Um ótimo livro cubano e uma pergunta às autoridades que defendem Duda Mendonça, o Intocável

"Entro numa farmácia e encontro uma prateleira estocada com dez marcas de escovas de dentes, cada uma oferecendo dez modelos diferentes; cada modelo, dez cores; cada cor, dez escovas pendendo de ganchos. Deve haver umas dez mil escovas de dentes em exibição e os fregueses caminham alheios à abundância que os cerca; os dez mil esmaltes de unha; os dez mil prendedores de cabelo; os dez mil batons."

Por acaso, fui para Miami com um livro singularmente apropriado para a viagem: "Mundos sujos", de José Latour. Eu não sabia nada a respeito do livro ou do autor, exceto pelos blurbs da capa e da contra-capa, isto é, aquelas frases pinçadas de resenhas assinadas por gente de quem nunca ouvimos falar, ou recortadas de jornais que não lemos ou nos quais já perdemos muito da fé, como o New York Times -- mas que, apesar de tudo, continuam a exercer com bastante eficiência o papel de propagandistas:

"Latour mantém o suspense e apresenta grandes surpresas... Uma visão iluminadora da condição cubana" (The Times); "Um romance notável" (Washington Post); "Uma leitura rica e veloz" (Los Angeles Times); "Um romance bom demais para ser encerrado dentro de um gênero" (The New York Times).

Para minha felicidade, desta vez era tudo verdade, a começar pela entusiástica declaração do NYT, estampada na capa. "Mundos sujos" é, de fato, um bom policial, mas o que o faz um ótimo livro é a sensível contraposição de dois estilos de vida igualmente decadentes e viciados, ainda que totalmente distintos.
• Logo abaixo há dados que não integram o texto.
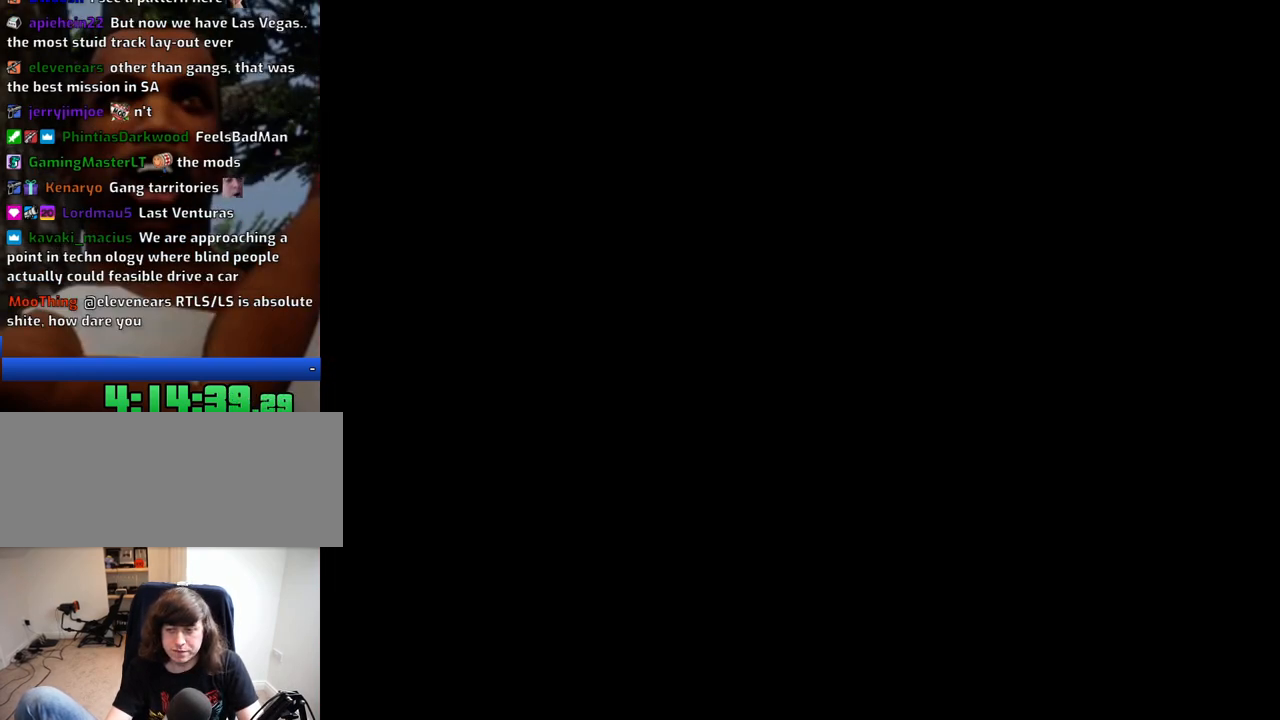
{"keys": ["d"], "mouse": [], "events": [[100, "a", "down"], [100, "space", "up"], [100, "w", "down"], [184, "a", "up"], [184, "d", "down"], [184, "w", "up"], [234, "d", "up"], [234, "space", "down"], [334, "a", "down"], [334, "space", "up"], [334, "w", "down"], [417, "a", "up"], [417, "d", "down"], [417, "w", "up"]]}
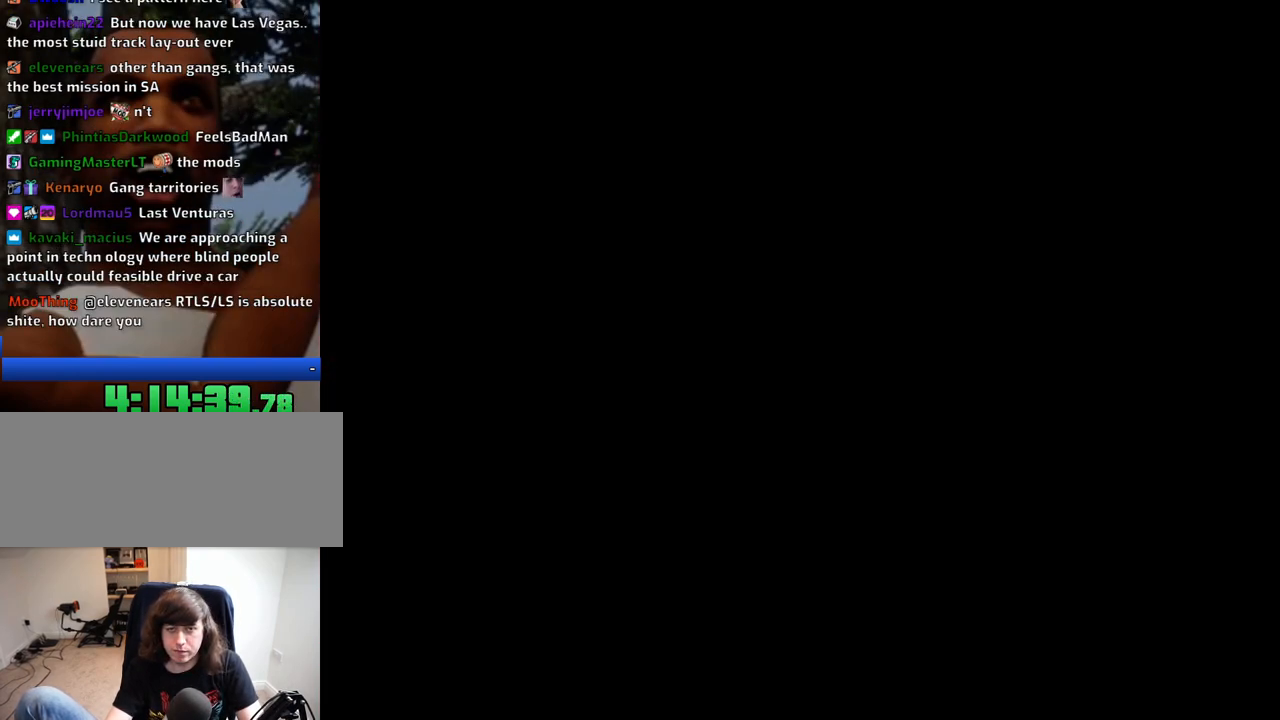
{"keys": ["a", "space", "w"], "mouse": [], "events": [[17, "d", "up"], [17, "space", "down"], [67, "a", "down"], [67, "space", "up"], [67, "w", "down"], [117, "a", "up"], [150, "d", "down"], [150, "w", "up"], [200, "d", "up"], [200, "space", "down"], [300, "a", "down"], [300, "space", "up"], [350, "a", "up"], [400, "d", "down"], [434, "d", "up"], [434, "space", "down"], [484, "a", "down"], [484, "w", "down"]]}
De um lado, a Havana miserável dos cubanos desprotegidos, destituídos de tudo, inclusive (e sobretudo) de fé em Fidel Castro; do outro, a Miami resplandecente do consumismo desenfreado e arrogante, onde ter é cada vez mais importante do que ser.

A ligação entre esses dois universos diametralmente opostos é Elliot Steil, pacato professor cubano sem grandes ambições que, por artes do destino, acaba em Miami, enredado simultaneamente numa vendetta inesperada e num interessante e plausível caso de amor com Fidélia, mulher de boa formação que chegou ao mesmo tempo da ilha e que, como ele, tenta encontrar algum sentido no novo país.

É dela a voz do primeiro parágrafo, que pesquei de um recurso comum, mas muito bem usado por Latour, para manter certa distância entre a trama policial e as considerações filosóficas que tece sobre seus dois mundos: às vésperas de empreender a travessia que vai mudar a vida da família, Fidélia decide escrever um diário da aventura. Assim, enquanto Elliot age, ela questiona o que deixou para trás e o que vê à sua volta.

* * *

José Latour, o autor, mora em Havana, tem 65 anos e já escreveu sete livros. Este é seu primeiro romance em inglês, idioma no qual tem um título muito mais sutil do que este "Mundos sujos" que lhe pespegaram em português. Chama-se "Outcast", desajustado, pária, pois assim é o seu protagonista, visto com desconfiança em Havana, e pouco à vontade em Miami.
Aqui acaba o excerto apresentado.